[What you have to do]
Your answer should consist of the lines in the following data that contain "Conflictos".

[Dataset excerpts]
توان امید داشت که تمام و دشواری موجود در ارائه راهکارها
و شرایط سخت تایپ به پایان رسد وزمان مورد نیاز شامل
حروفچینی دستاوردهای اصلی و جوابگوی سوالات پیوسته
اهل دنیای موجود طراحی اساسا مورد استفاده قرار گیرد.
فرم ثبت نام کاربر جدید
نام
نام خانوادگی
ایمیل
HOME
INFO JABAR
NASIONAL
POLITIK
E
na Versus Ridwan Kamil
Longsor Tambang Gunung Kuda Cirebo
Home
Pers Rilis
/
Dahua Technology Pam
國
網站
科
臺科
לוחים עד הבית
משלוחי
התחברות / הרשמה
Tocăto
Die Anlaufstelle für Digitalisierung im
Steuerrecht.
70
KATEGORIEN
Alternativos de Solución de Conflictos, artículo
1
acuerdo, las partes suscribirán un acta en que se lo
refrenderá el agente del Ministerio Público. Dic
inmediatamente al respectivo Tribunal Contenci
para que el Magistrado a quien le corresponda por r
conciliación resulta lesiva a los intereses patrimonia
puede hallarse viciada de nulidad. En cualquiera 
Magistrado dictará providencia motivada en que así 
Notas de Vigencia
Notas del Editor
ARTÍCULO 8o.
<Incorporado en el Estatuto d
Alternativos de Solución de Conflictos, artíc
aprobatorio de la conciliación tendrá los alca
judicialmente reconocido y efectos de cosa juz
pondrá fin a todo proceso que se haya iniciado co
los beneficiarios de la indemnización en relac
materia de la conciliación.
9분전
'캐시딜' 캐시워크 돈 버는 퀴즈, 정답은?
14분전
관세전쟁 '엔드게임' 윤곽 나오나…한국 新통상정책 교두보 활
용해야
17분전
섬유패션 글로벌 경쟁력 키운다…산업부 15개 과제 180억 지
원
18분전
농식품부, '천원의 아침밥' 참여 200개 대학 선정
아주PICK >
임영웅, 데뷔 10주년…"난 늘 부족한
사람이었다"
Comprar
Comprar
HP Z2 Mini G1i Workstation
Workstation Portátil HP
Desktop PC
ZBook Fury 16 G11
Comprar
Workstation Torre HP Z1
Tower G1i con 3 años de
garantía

[Output for this task]
Alternativos de Solución de Conflictos, artículo
Alternativos de Solución de Conflictos, artíc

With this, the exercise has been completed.